> **Raw data**

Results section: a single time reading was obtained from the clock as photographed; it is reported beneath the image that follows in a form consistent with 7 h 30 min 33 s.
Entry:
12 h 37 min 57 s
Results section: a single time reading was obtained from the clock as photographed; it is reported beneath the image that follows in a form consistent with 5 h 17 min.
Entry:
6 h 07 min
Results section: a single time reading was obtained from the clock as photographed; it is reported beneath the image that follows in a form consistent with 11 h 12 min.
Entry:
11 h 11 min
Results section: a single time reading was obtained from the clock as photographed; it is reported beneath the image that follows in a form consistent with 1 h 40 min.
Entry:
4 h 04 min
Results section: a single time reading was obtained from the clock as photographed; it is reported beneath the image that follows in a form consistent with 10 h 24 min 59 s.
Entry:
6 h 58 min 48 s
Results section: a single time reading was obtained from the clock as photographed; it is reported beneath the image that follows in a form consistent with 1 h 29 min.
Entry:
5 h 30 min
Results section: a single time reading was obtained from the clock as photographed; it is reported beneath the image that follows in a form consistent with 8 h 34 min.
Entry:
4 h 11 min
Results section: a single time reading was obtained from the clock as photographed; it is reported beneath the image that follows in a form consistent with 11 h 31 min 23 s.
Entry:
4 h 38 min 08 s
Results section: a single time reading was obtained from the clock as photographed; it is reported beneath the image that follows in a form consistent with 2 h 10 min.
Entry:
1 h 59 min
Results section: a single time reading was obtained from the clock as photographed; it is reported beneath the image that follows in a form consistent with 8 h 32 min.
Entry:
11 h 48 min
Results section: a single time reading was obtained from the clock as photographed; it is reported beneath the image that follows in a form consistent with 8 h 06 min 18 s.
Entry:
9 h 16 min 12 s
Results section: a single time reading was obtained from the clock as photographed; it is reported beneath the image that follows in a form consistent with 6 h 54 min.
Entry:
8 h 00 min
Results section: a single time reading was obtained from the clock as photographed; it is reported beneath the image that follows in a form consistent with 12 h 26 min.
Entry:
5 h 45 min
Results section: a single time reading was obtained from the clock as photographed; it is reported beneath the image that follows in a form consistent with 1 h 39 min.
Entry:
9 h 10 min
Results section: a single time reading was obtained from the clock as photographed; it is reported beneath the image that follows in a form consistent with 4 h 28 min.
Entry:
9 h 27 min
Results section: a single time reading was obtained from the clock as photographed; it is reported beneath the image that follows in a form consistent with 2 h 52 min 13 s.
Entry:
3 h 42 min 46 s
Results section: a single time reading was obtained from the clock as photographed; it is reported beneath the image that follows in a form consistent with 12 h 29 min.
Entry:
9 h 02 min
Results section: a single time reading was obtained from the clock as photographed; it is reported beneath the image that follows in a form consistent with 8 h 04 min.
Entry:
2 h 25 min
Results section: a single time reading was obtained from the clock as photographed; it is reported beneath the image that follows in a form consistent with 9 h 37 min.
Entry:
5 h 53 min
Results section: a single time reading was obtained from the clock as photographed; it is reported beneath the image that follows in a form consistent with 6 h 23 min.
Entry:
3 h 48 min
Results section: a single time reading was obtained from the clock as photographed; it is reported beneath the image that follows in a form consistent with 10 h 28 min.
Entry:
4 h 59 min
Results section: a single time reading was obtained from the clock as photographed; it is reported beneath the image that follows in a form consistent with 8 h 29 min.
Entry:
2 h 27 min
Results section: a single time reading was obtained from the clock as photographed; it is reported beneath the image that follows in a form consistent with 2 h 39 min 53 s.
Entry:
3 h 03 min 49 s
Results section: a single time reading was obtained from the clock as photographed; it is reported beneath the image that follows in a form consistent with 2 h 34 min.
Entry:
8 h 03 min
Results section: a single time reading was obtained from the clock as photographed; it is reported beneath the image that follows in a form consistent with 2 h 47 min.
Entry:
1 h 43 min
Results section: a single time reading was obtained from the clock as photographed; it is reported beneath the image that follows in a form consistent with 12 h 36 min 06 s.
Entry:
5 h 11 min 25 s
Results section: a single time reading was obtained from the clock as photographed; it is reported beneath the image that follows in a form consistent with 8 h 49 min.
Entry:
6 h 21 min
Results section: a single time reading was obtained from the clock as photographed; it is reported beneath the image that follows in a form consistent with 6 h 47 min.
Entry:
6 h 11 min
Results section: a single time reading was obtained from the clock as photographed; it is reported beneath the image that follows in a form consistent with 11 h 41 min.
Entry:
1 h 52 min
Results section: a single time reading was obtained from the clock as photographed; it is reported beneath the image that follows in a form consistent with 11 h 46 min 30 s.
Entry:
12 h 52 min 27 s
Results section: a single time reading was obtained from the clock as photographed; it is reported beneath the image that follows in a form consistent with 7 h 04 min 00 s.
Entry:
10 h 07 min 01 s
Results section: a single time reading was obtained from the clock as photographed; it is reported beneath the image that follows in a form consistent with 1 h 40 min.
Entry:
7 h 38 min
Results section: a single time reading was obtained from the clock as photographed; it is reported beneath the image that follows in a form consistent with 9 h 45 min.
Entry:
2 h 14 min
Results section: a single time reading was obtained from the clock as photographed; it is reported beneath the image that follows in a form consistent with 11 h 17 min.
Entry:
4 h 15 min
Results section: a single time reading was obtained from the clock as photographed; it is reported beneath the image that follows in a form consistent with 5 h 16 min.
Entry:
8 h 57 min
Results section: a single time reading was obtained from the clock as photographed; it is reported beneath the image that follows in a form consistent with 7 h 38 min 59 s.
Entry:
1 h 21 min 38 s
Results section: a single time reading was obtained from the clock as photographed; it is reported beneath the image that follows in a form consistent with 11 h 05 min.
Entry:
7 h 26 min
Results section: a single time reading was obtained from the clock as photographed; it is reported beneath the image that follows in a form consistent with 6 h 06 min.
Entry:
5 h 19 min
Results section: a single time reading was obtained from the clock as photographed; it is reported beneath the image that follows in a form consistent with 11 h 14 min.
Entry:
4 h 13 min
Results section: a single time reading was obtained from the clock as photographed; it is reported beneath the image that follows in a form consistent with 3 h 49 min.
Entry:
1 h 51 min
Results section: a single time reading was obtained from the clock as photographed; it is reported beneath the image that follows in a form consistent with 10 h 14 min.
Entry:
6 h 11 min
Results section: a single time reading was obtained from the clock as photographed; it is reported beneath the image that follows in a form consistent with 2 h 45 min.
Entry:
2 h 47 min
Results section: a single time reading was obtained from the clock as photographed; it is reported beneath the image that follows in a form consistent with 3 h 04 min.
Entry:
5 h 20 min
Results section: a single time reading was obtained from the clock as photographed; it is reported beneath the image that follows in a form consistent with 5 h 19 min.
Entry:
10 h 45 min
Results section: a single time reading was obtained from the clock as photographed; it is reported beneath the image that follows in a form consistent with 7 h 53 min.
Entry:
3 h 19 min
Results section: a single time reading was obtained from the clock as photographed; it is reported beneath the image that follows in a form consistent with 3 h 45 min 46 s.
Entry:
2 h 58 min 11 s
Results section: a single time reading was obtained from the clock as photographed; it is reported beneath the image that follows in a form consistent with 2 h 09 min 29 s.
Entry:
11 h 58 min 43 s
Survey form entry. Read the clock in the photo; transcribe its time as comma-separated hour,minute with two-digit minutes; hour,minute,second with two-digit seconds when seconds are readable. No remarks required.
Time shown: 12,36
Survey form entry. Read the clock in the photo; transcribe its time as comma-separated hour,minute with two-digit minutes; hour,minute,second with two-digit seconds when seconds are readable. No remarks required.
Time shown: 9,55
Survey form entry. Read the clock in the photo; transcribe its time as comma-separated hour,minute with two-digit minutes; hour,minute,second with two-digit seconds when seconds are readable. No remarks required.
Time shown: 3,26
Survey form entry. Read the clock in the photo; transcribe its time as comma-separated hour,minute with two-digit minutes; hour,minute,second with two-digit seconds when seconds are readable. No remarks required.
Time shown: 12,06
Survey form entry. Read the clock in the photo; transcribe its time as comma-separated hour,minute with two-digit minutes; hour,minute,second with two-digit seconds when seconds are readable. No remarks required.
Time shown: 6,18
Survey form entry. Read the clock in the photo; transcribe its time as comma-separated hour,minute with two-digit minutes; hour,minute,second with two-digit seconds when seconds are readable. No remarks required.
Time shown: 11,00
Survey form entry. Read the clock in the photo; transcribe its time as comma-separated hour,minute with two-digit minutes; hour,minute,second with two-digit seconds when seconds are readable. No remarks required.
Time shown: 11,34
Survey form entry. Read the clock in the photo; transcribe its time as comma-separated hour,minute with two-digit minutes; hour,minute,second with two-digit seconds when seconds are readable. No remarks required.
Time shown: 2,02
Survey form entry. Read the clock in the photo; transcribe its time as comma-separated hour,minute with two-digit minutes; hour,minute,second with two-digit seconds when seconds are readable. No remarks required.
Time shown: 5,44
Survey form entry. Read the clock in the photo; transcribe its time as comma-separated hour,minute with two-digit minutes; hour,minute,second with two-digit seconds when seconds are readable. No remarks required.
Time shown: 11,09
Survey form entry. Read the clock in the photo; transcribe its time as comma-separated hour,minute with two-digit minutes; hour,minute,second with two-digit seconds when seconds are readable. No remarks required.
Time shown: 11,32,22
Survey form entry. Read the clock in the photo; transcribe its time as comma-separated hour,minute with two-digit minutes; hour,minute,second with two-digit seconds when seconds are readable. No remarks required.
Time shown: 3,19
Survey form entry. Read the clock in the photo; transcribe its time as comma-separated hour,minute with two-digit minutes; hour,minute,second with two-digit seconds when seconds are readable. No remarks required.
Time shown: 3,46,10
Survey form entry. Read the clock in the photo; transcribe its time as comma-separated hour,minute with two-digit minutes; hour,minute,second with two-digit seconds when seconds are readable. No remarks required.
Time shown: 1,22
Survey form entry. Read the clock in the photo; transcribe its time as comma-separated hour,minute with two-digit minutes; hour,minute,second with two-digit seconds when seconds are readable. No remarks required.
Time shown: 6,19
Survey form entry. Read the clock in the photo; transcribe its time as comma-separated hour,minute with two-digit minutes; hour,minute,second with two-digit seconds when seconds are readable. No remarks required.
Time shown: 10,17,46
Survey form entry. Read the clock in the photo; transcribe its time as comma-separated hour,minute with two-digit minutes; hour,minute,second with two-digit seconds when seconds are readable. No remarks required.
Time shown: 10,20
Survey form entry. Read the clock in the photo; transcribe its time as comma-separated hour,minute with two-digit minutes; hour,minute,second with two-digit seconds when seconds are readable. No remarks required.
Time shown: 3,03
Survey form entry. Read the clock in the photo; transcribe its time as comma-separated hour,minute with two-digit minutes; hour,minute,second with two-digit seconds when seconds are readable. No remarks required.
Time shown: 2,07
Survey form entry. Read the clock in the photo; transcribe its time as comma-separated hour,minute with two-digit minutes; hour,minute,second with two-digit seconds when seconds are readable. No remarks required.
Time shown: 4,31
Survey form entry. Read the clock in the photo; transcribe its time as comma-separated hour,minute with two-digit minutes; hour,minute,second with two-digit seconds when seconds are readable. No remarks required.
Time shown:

> **Goal of the exercise**
Render the listing from the line with "11 h 17 min." up to and including the line with "1 h 21 min 38 s" as a Markdown table with the columns No. and Line. Give each line its own numbered row and leave out blank lines.

> **Response to this task**
| No. | Line |
|---|---|
| 1 | Results section: a single time reading was obtained from the clock as photographed; it is reported beneath the image that follows in a form consistent with 11 h 17 min. |
| 2 | Entry: |
| 3 | 4 h 15 min |
| 4 | Results section: a single time reading was obtained from the clock as photographed; it is reported beneath the image that follows in a form consistent with 5 h 16 min. |
| 5 | Entry: |
| 6 | 8 h 57 min |
| 7 | Results section: a single time reading was obtained from the clock as photographed; it is reported beneath the image that follows in a form consistent with 7 h 38 min 59 s. |
| 8 | Entry: |
| 9 | 1 h 21 min 38 s |